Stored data
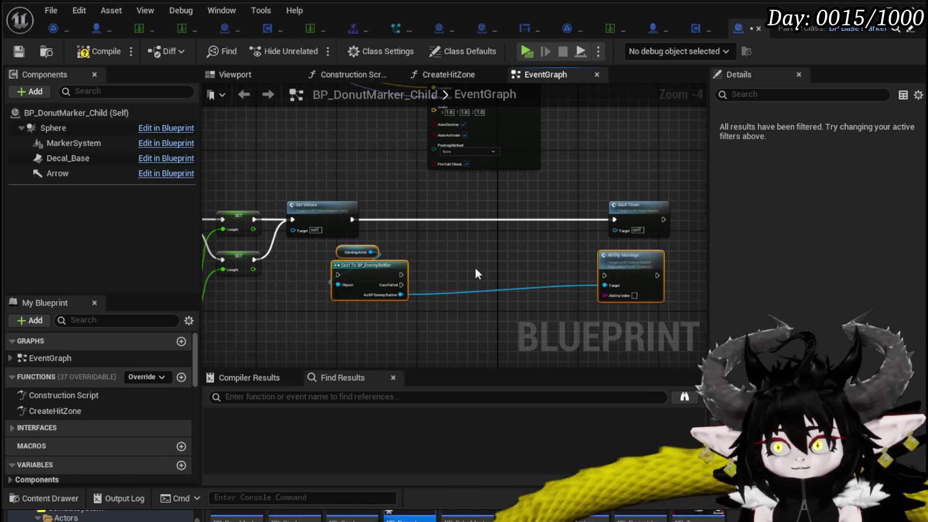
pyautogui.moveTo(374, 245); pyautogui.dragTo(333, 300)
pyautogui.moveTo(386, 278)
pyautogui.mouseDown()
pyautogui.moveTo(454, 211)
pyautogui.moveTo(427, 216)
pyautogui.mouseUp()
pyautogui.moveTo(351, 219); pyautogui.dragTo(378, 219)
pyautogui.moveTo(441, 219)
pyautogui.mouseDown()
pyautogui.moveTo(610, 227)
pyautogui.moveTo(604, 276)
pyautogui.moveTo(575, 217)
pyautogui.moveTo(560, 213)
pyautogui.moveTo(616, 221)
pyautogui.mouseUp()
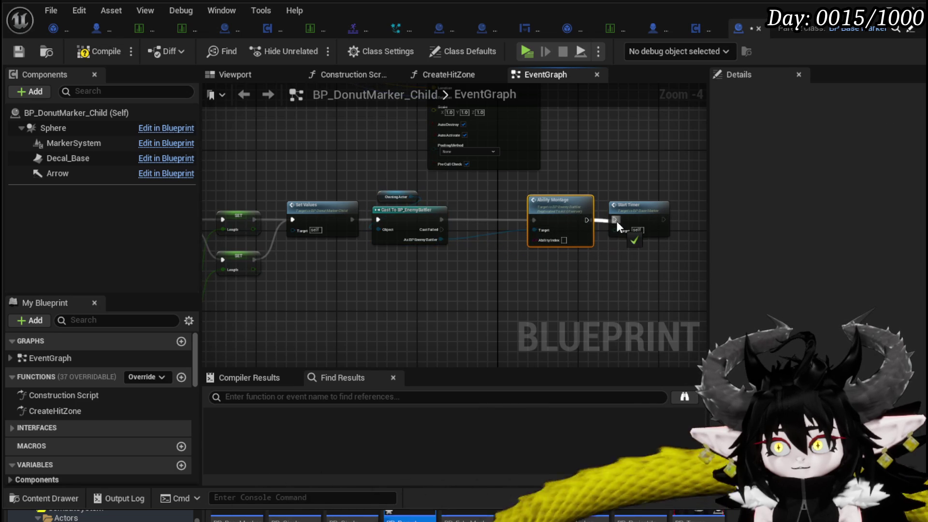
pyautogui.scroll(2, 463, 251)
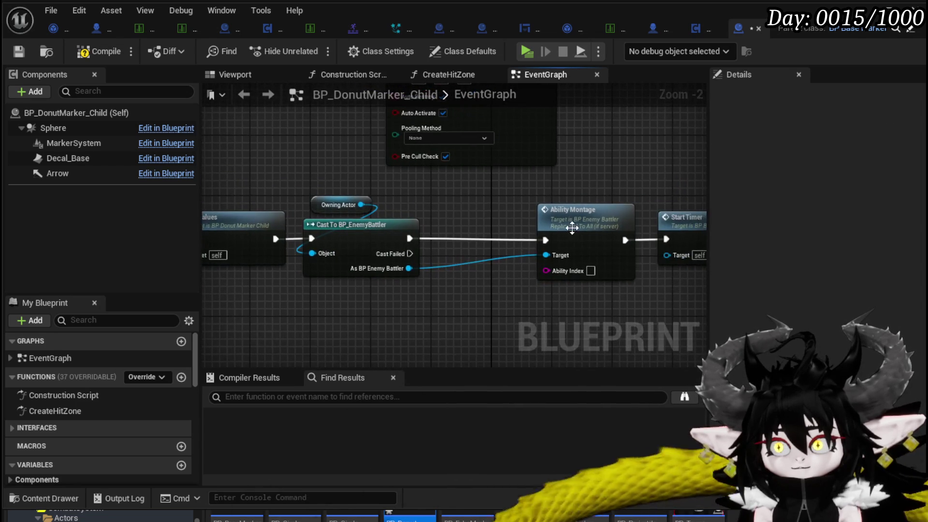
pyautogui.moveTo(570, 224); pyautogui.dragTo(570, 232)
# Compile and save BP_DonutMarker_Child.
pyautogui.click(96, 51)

▸ Task objective
A single figure is required: the number of lines above in which the string "moveTo" appears.

▸ Answer below
12